- TASK DIRECTIONS:
Below this line is the material. Write out only its lines from the one containing "ring dip: (106, 95)" through the one containing "index tip: (92, 145)", both kept, exactly.

- SOURCE DATA:
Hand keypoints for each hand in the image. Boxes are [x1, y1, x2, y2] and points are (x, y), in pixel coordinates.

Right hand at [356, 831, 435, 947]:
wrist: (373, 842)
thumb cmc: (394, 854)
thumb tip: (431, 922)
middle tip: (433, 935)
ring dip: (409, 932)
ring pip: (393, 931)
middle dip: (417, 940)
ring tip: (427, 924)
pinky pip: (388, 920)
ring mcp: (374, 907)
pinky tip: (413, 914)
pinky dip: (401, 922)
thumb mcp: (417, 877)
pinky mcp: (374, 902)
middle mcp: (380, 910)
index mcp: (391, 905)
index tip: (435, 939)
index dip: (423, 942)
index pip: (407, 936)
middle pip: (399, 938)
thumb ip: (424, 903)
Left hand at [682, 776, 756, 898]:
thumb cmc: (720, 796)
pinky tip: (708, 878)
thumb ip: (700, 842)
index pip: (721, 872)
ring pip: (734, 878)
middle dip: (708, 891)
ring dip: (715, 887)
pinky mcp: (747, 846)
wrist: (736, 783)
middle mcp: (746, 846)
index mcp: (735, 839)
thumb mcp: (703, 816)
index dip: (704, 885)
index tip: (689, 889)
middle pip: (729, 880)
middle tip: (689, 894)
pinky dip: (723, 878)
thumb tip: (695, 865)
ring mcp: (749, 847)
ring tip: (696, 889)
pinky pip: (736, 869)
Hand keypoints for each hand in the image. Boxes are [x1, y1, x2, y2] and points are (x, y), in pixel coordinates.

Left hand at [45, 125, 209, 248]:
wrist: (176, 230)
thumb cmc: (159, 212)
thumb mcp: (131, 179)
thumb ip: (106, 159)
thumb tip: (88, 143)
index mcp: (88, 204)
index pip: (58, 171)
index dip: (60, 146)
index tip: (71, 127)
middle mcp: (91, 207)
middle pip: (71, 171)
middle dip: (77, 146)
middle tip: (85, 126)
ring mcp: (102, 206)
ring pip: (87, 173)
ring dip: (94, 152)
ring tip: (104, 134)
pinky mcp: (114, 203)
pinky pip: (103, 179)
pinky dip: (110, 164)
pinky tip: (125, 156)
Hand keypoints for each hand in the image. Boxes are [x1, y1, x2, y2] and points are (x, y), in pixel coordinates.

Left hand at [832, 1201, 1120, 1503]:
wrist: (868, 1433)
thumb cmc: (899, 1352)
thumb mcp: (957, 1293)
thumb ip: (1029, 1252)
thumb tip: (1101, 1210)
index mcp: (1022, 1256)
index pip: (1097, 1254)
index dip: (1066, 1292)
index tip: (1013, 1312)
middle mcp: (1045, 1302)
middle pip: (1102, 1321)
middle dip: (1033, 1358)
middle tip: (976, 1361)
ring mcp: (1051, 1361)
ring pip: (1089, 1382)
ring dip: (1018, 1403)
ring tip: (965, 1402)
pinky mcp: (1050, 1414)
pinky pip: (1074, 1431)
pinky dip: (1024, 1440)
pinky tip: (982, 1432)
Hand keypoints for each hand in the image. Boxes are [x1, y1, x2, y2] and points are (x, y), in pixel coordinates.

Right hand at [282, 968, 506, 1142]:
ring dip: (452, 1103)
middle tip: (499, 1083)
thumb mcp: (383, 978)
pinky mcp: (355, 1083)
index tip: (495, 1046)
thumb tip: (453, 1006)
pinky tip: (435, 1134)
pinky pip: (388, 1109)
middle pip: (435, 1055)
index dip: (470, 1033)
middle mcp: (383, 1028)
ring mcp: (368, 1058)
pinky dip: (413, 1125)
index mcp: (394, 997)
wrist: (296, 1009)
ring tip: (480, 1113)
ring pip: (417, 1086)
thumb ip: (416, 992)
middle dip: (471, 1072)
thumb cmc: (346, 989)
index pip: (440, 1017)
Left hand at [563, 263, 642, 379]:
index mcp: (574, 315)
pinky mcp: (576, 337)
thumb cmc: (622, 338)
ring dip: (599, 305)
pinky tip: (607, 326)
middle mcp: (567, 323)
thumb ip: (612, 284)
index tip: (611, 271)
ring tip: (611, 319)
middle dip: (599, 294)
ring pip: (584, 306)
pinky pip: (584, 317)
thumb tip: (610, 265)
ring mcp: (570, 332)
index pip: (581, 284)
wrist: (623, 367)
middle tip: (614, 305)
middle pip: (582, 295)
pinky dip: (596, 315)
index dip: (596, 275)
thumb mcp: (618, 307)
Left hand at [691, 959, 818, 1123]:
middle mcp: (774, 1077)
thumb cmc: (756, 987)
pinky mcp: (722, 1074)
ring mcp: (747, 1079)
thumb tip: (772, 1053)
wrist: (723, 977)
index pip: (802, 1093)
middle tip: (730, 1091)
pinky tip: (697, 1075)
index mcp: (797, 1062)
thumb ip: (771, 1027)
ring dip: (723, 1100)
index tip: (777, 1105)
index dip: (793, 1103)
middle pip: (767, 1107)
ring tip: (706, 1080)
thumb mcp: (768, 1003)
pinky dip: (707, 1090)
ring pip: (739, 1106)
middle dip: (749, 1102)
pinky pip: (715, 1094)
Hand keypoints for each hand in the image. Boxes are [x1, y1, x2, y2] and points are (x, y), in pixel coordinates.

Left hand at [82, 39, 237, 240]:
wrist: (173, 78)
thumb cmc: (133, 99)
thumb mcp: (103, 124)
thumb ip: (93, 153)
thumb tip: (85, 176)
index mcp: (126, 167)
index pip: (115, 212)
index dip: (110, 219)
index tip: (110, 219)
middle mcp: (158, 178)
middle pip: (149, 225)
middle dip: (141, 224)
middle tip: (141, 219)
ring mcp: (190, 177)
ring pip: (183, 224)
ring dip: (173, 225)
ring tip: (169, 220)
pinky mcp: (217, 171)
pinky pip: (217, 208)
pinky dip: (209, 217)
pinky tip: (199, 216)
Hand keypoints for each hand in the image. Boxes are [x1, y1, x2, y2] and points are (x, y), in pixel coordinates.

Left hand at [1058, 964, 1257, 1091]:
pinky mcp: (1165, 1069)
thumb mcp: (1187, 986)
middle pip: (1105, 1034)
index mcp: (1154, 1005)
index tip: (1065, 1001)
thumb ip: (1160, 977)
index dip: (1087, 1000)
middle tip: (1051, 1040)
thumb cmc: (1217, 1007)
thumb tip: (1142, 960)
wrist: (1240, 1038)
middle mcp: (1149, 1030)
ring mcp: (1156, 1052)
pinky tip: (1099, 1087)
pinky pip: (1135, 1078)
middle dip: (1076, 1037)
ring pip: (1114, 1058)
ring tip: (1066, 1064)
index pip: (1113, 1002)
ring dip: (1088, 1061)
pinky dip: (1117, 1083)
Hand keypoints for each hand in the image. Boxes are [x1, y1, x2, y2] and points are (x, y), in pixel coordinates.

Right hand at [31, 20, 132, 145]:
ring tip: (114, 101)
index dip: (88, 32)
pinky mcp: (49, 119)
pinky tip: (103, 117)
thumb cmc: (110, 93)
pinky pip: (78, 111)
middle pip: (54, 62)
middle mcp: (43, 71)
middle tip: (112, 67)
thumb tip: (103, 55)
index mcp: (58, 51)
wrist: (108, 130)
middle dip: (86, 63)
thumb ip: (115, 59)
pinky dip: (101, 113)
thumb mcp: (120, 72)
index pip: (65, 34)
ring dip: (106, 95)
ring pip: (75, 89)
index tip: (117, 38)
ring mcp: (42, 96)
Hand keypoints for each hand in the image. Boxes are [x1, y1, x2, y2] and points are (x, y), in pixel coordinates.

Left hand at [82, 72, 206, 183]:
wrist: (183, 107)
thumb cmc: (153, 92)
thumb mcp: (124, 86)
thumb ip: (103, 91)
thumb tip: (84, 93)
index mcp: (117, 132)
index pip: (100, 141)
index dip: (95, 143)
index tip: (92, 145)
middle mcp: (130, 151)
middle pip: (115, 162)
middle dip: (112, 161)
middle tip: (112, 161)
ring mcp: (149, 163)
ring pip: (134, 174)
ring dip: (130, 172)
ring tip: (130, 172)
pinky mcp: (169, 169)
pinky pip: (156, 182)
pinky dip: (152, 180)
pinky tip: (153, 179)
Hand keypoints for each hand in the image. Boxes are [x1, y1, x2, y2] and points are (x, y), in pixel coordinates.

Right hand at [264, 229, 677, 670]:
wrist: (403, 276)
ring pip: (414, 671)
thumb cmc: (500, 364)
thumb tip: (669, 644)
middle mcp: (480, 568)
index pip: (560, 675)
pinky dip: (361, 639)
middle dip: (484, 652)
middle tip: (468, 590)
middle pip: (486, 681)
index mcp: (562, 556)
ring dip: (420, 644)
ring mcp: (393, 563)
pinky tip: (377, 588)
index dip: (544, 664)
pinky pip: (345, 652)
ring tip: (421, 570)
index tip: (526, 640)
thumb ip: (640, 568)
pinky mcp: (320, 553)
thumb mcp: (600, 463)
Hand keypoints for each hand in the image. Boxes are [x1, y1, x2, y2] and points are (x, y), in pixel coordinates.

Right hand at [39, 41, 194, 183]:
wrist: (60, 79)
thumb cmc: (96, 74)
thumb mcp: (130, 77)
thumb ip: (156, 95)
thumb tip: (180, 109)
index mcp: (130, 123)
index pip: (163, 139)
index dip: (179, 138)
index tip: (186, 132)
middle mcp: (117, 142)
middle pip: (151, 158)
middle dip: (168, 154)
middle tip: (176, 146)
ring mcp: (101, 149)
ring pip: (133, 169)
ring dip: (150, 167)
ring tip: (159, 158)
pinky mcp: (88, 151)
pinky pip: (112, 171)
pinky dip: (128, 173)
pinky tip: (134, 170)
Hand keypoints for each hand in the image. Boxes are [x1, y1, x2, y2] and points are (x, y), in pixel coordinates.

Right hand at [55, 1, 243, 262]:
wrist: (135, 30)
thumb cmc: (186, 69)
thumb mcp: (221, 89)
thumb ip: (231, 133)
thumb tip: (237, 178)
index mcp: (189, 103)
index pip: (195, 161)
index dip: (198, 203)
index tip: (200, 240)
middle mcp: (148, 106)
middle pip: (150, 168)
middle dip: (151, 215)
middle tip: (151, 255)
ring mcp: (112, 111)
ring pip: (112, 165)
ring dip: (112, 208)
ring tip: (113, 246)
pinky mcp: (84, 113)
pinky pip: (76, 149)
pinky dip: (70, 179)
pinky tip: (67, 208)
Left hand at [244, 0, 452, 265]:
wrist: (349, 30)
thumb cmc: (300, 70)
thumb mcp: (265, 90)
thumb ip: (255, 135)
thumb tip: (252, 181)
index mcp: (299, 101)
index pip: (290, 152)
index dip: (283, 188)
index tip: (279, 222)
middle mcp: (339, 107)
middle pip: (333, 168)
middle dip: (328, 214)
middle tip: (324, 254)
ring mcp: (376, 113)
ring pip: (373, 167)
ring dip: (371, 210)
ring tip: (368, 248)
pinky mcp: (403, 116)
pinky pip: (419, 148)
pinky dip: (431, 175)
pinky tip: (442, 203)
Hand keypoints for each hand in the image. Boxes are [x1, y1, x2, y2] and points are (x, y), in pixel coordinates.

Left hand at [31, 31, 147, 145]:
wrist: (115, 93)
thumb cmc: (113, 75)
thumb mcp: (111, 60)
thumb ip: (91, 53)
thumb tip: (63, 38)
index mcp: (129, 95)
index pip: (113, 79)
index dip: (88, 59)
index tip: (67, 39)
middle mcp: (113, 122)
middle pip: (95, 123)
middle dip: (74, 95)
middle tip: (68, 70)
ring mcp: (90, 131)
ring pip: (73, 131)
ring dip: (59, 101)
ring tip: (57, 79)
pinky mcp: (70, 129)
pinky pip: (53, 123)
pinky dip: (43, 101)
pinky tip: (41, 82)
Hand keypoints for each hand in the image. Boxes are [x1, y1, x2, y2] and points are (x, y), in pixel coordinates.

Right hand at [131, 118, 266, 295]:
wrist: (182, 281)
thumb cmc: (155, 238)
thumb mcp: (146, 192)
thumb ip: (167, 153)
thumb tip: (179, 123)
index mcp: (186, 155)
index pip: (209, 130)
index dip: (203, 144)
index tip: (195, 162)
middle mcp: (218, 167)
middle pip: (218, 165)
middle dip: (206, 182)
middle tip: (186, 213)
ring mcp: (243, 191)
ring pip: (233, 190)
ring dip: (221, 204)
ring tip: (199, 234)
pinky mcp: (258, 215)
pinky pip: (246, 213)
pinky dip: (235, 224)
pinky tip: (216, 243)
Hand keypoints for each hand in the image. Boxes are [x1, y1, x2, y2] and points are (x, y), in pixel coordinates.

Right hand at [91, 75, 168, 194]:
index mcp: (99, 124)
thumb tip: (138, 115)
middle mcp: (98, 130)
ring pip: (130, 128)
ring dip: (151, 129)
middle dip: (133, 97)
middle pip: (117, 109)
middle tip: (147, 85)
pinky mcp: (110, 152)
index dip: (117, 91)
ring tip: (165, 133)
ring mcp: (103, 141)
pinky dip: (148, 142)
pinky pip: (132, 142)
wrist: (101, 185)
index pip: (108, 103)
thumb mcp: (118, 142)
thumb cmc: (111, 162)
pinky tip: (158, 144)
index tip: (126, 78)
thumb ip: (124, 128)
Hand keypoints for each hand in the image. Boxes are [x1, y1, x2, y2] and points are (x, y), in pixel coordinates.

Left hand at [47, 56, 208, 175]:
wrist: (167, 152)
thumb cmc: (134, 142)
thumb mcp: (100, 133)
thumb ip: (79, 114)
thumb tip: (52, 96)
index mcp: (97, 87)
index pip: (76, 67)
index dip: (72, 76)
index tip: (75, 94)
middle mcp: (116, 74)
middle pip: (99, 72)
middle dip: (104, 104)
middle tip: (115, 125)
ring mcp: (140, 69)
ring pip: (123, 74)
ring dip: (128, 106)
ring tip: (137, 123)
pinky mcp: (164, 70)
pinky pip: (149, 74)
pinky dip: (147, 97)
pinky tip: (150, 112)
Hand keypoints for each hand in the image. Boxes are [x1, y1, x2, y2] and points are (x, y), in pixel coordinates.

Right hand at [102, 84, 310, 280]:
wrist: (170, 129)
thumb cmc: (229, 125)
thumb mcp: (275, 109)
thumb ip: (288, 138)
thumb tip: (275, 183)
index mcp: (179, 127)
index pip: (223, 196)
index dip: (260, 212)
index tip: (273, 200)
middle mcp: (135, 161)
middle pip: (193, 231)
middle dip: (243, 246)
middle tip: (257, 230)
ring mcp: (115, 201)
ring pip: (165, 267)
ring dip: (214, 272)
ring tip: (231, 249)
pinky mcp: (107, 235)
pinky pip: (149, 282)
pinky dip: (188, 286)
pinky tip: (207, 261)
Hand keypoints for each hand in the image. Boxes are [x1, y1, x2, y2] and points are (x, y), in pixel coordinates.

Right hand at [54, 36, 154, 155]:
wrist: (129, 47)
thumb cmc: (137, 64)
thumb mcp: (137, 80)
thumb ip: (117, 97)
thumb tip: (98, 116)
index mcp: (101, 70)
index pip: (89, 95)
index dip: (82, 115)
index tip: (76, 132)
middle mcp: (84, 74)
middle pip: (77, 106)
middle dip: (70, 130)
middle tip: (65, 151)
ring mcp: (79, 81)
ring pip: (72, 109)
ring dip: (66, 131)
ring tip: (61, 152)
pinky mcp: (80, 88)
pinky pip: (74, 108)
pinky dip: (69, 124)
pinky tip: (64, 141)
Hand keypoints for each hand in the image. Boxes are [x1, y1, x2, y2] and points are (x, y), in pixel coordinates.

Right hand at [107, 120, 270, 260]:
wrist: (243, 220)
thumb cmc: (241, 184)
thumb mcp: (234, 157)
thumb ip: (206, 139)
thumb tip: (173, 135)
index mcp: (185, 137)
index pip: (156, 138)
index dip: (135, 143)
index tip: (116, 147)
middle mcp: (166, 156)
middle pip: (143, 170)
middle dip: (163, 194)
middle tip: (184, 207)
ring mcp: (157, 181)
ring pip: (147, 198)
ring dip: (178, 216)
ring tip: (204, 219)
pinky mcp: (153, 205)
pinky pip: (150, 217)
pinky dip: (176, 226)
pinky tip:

- WRITTEN SOLUTION:
ring dip: (106, 95)
ring pip: (75, 89)
index tip: (117, 38)
ring mcp: (42, 96)
Hand keypoints for each hand in the image. Boxes are [x1, y1, x2, y2] and points are (x, y), in pixel coordinates.

Left hand at [82, 72, 206, 183]:
wrist: (183, 107)
thumb cmc: (153, 92)
thumb mcp: (124, 86)
thumb ip: (103, 91)
thumb tip: (84, 93)
index mcp: (117, 132)
index pip: (100, 141)
index dip: (95, 143)
index tip: (92, 145)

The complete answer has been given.